A Pedra do Altar retém em sua face norte um suntuoso painel rupestre contendo indecifráveis símbolos pintados em várias tonalidades de vermelho. Não se observa outra cor, os vários tons são sobrepostos em um imbricado de símbolos que chamam a atenção pela sua condição enigmática. Da esquerda para direita enxergamos um zoomorfo, uma possível ema, em seguida uma rede de linhas trançadas feitas sinuosamente ocupando uma boa porção daquele registro indígena, encimada por mãos caprichosamente desenhadas provavelmente pelas mãos untadas em tinta. Passei um bom tempo atônito, imóvel, e cada brisa que me cobria aumentava ainda mais a sensação de arrepio diante a contemplação daquele testemunho de milhares de anos.

Crédito: Santana

Conheço cerca de 400 sítios arqueológicos em todo o nordeste brasileiro e poucos me deixaram tão extasiados como este.

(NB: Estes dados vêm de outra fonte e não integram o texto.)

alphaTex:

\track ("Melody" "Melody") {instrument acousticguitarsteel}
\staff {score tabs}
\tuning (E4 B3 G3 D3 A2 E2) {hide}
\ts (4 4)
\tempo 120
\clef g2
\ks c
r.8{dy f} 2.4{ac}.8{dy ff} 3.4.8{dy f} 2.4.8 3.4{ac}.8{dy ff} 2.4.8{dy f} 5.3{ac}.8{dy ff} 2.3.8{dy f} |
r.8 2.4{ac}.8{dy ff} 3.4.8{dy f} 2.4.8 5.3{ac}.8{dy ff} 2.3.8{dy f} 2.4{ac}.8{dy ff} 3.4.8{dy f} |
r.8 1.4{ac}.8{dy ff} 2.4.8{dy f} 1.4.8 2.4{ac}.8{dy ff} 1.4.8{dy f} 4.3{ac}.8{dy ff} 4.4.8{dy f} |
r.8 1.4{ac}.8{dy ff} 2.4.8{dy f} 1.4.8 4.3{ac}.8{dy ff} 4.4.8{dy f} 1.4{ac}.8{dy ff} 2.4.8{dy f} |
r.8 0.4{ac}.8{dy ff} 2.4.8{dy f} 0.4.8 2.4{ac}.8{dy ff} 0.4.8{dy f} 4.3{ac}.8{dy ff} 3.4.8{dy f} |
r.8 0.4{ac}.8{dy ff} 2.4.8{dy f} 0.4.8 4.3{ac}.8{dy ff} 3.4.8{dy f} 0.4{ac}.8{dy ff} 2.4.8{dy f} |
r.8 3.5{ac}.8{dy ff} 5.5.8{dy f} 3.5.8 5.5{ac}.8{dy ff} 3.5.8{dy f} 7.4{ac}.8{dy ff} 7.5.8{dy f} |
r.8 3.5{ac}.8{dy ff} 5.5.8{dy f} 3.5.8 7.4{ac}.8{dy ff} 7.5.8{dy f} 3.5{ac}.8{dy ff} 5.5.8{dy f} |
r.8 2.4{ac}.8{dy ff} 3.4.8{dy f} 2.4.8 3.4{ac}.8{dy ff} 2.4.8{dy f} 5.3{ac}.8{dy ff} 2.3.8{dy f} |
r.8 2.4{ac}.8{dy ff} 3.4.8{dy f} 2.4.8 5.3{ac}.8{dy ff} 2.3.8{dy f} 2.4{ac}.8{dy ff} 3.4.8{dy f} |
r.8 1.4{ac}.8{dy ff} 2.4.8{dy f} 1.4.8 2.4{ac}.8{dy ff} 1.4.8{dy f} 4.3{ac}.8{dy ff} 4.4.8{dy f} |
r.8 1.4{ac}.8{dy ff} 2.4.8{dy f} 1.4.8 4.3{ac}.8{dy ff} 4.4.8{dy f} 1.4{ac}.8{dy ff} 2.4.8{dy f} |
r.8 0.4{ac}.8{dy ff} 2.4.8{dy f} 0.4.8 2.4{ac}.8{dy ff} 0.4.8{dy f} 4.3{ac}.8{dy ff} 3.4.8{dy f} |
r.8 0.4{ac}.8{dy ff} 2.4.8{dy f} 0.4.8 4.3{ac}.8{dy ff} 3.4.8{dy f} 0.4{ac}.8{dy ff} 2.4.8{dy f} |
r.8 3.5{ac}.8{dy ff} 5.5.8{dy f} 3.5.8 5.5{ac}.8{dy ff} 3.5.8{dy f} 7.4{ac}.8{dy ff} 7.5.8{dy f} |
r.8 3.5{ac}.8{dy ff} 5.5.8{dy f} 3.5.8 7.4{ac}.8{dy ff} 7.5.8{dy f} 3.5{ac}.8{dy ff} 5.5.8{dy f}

Para quem se debruça a estudar estas inscrições rupestres, vestígios deixados pintados ou gravados nos rochedos, não há como não ser arrebatado por essa emoção. Na arqueologia a descoberta é o que fascina!
É impensável não refletir e imaginar aquele ambiente na época em que aquelas intrigantes inscrições foram realizadas. Qual mensagem estes ancestrais nativos queriam deixar por tanto tempo naquelas pedras? Quais eram as motivações, o que queriam dizer? Na ausência de dados mais conclusivos, nos restou registrar para a posteridade.